Ensure inclusivity in higher education

From Nadhir Abdul Nasir

Recently, higher education minister Khaled Nordin put forward 11 focus areas based on the goal of restoring trust in the country’s higher education system.

The higher education ministry must rebuild confidence among the general public, especially among marginalised groups such as the disabled community, in the local higher education system.

We, the disabled community, must be assured that the ministry will create a higher education system that is inclusive and responsive to the issues, needs and voices of disabled persons. Disabled persons are also part of the higher learning environment as students and staff in both public and private higher learning institutions.

Though having an efficient and excellent higher education sector is admirable, aspects such as accessibility, equity and inclusivity are also crucial to create a humanised, sustainable and quality higher education environment. Thus, the ministry, through its 11 focus areas, must inclusively and meaningfully engage the people, including disabled students and staff.

I welcome the idea of establishing a national review committee. However, I urge that this committee also review the current status of disabled persons’ overall inclusion in the higher education system. In this regard, the committee can organise a series of workshops with the disabled community and consult disabled experts as well as other stakeholders.

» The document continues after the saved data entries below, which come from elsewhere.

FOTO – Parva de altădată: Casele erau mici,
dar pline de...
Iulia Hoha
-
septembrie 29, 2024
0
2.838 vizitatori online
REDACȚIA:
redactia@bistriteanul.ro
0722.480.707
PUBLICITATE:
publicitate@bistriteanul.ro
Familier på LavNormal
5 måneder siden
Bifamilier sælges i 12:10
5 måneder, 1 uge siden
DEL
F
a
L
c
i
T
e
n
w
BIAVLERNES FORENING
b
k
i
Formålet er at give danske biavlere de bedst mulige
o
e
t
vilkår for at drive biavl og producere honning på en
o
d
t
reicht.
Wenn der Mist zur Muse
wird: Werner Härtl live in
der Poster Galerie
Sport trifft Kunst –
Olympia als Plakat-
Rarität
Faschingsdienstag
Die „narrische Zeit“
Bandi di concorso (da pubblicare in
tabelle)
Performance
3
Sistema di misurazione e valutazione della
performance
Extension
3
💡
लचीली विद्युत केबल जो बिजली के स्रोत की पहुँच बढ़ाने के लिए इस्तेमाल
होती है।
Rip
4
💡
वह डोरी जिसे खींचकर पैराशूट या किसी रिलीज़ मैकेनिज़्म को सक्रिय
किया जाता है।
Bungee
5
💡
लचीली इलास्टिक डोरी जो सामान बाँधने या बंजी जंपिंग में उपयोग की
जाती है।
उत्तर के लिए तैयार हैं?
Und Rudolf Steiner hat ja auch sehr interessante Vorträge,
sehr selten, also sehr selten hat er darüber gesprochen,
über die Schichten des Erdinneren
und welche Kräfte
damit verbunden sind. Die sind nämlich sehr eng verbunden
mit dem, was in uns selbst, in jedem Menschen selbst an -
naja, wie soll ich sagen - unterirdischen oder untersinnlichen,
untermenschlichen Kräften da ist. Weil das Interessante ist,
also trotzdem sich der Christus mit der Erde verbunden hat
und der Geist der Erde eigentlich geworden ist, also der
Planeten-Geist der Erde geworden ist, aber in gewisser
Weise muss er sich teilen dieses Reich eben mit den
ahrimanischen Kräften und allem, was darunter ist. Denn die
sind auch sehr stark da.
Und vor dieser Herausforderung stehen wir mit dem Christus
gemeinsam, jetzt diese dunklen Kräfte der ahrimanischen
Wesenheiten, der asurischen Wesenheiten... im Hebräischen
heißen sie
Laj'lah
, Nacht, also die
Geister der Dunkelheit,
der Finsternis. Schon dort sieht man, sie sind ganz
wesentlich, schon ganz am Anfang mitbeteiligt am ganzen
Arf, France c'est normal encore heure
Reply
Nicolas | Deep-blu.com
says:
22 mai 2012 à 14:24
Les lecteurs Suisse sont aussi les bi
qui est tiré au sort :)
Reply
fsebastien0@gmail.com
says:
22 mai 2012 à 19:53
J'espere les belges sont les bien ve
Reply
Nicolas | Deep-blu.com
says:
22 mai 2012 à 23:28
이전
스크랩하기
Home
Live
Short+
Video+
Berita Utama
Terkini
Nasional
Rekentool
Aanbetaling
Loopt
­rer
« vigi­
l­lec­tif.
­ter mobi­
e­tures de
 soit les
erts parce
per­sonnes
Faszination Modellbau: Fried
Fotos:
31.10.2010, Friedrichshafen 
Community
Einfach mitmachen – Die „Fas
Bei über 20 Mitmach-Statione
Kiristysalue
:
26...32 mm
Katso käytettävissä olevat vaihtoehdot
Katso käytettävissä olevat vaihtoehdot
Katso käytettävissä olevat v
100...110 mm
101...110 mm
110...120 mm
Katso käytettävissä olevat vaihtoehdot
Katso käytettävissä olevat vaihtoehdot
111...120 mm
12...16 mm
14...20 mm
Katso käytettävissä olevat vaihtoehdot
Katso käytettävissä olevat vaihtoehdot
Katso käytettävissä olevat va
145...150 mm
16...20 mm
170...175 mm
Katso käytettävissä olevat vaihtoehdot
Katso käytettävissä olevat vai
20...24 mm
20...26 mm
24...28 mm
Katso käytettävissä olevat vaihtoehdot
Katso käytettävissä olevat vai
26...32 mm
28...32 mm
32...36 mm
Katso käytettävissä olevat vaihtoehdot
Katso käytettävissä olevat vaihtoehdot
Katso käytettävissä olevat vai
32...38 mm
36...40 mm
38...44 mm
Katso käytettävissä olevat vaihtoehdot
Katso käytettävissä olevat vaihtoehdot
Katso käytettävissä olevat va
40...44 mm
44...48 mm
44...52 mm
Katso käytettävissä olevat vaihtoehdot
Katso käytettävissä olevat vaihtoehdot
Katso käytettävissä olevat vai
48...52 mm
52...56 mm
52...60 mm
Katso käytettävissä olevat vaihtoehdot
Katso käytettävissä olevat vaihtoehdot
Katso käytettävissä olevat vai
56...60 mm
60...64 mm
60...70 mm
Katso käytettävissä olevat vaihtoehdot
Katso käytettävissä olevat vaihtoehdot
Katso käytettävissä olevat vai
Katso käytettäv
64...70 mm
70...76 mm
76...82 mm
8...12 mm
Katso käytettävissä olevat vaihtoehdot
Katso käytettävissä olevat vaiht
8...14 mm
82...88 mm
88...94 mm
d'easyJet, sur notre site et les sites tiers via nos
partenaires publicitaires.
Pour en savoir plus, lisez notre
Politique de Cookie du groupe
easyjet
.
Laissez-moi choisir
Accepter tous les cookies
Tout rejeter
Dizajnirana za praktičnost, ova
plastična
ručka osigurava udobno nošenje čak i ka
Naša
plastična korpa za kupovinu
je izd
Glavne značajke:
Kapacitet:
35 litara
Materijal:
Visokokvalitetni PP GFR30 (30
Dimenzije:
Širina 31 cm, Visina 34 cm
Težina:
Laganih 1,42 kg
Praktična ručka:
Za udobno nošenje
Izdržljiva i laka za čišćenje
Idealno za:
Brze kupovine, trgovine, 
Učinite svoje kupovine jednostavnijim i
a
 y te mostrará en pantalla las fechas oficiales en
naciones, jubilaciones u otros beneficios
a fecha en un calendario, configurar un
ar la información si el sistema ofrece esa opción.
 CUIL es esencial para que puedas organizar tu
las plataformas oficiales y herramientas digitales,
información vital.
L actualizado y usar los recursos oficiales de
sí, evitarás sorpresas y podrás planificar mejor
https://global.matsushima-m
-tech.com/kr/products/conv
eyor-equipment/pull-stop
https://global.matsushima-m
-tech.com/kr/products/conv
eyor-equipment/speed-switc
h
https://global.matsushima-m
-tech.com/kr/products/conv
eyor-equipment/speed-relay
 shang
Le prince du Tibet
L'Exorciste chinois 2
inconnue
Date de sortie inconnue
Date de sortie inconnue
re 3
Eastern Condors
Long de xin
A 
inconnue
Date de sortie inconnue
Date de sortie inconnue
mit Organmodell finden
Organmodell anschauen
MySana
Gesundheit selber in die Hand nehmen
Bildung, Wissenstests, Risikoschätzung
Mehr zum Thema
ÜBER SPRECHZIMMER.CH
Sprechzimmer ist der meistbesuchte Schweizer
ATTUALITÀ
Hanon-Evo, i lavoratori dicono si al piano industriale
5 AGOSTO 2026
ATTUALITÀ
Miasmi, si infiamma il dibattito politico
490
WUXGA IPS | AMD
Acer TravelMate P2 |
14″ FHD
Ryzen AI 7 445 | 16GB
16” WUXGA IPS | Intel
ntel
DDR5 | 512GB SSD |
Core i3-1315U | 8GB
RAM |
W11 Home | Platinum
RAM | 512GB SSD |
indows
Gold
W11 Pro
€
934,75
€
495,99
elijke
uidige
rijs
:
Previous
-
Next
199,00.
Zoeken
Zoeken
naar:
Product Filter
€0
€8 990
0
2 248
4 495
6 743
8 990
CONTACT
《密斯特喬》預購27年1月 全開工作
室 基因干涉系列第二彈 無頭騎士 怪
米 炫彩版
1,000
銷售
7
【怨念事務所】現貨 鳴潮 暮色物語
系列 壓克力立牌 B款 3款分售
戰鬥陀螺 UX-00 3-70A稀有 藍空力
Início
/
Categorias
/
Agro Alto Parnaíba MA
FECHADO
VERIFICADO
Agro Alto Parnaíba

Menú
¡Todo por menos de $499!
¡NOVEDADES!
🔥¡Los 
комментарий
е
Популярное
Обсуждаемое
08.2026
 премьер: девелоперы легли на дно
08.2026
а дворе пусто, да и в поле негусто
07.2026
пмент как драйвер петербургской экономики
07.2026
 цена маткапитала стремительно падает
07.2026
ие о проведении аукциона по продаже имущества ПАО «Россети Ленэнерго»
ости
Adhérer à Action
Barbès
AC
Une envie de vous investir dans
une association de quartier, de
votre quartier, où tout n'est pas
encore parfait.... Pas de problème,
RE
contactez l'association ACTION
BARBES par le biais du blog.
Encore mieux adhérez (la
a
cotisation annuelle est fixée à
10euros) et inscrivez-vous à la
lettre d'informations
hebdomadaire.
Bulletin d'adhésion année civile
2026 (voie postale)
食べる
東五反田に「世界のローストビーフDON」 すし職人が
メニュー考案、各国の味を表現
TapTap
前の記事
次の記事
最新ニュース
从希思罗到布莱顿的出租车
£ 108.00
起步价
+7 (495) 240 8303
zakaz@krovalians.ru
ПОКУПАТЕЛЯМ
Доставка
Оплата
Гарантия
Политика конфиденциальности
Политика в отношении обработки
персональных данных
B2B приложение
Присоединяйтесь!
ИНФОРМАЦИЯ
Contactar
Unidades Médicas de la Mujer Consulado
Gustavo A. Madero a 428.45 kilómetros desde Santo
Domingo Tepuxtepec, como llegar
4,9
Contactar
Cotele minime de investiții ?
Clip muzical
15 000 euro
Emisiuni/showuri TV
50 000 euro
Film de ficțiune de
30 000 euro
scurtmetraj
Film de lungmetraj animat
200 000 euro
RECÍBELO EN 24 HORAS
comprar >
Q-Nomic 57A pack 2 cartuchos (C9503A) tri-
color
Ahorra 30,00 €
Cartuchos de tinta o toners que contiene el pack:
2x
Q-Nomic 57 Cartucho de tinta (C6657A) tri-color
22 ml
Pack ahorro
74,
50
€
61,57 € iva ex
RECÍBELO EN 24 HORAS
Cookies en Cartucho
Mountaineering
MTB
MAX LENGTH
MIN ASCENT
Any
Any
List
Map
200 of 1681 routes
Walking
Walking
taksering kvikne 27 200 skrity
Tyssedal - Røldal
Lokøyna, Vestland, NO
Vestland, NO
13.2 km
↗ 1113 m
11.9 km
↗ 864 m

Furthermore, the ministry must take the following action to ensure the three elements that I mentioned are meaningfully realised:

1. Develop and adopt an inclusive higher education policy. The ministry can either develop one single comprehensive higher education policy that also consists of specific chapters and sub-chapters concerning the affairs, needs and welfare of disabled students and staff, or develop a specific policy concerning the affairs, needs and welfare of disabled students and staff in the higher education system.

2. Develop, implement, coordinate and monitor a strategic framework or action plan to actualise the goals and provisions contained in the inclusive higher education policy that come with sufficient funding.

3. Establish a division on the affairs and inclusion of disabled persons in higher education. This division can be established under the office of the higher education secretary-general, or as part of the new performance management and coordination body as proposed by the minister recently.

4. Codify all existing laws relating to higher education into one single comprehensive legislation that has a specific chapter concerning the affairs, needs and welfare of disabled students and disabled staff in the higher education system.

5. Study and develop higher education regulations on certain strategic issues that meaningfully affect the inclusion of disabled persons in the higher education system, such as inclusive teaching and learning, inclusive recruitment and reasonable accommodation in the workplace, and so forth.

6. Make a serious investment in creating accessible physical and digital infrastructure in the higher education environment by adopting the universal design philosophy, web content accessibility guideline (WCAG) and other accessibility standards.

7. Replace the current financial aid for disabled persons (BKOKU) with a full scholarship programme for all disabled students at all levels of studies. The amount and scope of coverage must be according to the needs of disabled students at different levels, taking into account the need for flexibility and other exigent circumstances.

Many other issues facing disabled persons require the utmost attention from the minister and his administration. Those include the inclusion of disabled persons in Technical and Vocational Education and Training (TVET) and science, technology, engineering and mathematics (STEM). Plus, more data and research is needed to support the above-mentioned measures.

Therefore, the ministry must engage with disabled experts, activists, students and their representative organisations to efficiently and systematically achieve all the goals.


Nadhir Abdul Nasir is a blind person who works as an independent consultant and researcher specialising in disability issues.

The views expressed are those of the writer and do not necessarily reflect those of FMT.